- [Exercise instructions] Rewrite the records from the first line up to and including the line with "no principal foco europeo de producción", substituting "Печи" for "Камины" and leaving everything else the same.

Source data: Begin

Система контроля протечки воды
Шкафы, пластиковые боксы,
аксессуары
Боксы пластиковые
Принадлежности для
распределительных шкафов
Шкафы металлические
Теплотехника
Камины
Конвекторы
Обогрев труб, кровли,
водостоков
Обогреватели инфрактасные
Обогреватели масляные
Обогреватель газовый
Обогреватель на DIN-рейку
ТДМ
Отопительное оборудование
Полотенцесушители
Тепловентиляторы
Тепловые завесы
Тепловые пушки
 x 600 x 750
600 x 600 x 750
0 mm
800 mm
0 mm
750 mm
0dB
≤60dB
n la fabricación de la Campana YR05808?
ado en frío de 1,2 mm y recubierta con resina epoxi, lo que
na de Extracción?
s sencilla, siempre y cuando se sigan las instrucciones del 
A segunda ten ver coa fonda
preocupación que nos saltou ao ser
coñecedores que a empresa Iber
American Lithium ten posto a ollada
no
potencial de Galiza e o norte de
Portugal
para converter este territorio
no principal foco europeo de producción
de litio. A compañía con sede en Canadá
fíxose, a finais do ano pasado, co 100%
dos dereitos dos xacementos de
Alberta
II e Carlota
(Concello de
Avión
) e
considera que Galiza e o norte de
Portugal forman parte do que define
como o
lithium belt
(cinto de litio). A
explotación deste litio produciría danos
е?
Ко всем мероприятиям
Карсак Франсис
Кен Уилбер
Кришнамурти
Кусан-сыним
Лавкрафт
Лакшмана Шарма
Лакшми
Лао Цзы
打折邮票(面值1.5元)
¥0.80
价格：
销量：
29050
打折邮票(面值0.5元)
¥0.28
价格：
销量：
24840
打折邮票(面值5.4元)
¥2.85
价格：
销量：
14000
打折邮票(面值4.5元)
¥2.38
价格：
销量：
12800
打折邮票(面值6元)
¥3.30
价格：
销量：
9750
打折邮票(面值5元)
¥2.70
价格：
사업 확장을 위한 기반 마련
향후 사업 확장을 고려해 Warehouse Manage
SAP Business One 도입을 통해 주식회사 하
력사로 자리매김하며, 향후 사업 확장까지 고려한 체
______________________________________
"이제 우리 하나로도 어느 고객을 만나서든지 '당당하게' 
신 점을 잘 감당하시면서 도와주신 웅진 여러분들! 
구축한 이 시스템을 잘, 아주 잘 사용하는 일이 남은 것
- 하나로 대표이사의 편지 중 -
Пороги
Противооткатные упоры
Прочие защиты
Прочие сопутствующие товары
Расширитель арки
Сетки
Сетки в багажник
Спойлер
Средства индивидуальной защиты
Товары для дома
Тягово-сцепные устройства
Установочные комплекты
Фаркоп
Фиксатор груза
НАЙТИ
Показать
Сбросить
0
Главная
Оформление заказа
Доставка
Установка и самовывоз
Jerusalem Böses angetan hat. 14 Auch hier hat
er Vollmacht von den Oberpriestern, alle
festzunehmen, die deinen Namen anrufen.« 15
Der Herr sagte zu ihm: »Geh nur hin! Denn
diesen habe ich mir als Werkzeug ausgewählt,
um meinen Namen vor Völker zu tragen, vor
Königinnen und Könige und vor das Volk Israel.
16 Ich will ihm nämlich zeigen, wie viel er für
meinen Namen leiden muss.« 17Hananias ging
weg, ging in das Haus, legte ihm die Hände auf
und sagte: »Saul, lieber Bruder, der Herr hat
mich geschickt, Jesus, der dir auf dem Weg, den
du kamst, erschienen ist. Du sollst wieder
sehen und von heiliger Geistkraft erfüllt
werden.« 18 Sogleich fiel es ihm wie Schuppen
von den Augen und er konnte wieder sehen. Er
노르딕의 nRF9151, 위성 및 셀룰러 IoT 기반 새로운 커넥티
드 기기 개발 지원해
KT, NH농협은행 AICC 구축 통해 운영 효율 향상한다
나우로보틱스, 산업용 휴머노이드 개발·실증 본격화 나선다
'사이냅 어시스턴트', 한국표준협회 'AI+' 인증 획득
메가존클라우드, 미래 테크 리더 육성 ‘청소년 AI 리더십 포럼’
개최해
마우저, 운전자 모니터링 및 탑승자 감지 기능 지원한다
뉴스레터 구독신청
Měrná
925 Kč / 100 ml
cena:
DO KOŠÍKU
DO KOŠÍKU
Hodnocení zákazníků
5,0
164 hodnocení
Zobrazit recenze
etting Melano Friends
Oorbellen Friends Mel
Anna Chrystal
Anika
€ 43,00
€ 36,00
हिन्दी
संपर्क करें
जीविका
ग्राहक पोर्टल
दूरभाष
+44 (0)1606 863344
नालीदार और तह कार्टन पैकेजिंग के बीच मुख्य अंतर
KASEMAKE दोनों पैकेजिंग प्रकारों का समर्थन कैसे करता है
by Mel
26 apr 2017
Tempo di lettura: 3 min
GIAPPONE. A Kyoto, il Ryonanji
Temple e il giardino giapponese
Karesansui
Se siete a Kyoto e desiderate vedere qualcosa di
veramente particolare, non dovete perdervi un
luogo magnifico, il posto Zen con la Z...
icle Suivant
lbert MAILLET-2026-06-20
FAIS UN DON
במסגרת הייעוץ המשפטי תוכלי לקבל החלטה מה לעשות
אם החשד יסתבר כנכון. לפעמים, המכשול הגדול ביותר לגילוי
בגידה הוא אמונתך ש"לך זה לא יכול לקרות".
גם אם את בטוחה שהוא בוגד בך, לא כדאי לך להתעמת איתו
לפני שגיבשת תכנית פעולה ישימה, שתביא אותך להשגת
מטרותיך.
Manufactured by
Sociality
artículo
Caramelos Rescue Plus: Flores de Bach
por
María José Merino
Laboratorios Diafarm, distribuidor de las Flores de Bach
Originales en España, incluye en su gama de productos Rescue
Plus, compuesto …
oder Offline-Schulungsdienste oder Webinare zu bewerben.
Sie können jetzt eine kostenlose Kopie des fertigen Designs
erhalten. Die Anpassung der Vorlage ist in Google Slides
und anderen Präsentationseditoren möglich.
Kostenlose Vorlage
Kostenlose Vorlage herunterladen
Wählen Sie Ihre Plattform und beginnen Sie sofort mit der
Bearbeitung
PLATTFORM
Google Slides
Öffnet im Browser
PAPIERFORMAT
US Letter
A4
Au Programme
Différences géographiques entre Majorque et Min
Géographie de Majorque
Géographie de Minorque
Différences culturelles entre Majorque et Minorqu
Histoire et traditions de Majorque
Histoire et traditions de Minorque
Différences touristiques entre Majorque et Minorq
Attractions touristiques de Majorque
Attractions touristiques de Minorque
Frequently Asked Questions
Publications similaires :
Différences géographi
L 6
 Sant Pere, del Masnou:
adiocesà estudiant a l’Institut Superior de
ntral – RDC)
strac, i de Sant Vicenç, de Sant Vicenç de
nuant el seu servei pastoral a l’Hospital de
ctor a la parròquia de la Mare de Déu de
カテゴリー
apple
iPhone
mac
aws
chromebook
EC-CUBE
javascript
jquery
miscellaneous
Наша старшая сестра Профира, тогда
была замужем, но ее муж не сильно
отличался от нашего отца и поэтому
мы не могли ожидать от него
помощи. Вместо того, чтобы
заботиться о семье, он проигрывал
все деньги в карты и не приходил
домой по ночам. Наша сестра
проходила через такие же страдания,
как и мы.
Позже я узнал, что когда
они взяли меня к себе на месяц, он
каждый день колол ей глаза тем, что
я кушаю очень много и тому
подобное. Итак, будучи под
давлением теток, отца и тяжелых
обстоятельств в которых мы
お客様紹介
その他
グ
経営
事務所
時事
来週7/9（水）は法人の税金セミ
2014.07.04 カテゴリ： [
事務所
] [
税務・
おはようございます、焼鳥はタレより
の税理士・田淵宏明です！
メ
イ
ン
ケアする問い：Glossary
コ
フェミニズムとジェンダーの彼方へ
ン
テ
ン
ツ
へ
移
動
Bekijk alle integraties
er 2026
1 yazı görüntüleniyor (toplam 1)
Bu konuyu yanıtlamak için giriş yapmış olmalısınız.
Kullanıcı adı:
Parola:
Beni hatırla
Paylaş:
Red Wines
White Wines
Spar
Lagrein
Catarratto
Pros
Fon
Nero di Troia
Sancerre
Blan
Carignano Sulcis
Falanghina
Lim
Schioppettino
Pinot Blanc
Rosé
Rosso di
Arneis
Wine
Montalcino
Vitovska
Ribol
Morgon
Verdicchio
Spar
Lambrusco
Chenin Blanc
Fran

Source data: End

- [Result for this task]
Система контроля протечки воды
Шкафы, пластиковые боксы,
аксессуары
Боксы пластиковые
Принадлежности для
распределительных шкафов
Шкафы металлические
Теплотехника
Печи
Конвекторы
Обогрев труб, кровли,
водостоков
Обогреватели инфрактасные
Обогреватели масляные
Обогреватель газовый
Обогреватель на DIN-рейку
ТДМ
Отопительное оборудование
Полотенцесушители
Тепловентиляторы
Тепловые завесы
Тепловые пушки
 x 600 x 750
600 x 600 x 750
0 mm
800 mm
0 mm
750 mm
0dB
≤60dB
n la fabricación de la Campana YR05808?
ado en frío de 1,2 mm y recubierta con resina epoxi, lo que
na de Extracción?
s sencilla, siempre y cuando se sigan las instrucciones del 
A segunda ten ver coa fonda
preocupación que nos saltou ao ser
coñecedores que a empresa Iber
American Lithium ten posto a ollada
no
potencial de Galiza e o norte de
Portugal
para converter este territorio
no principal foco europeo de producción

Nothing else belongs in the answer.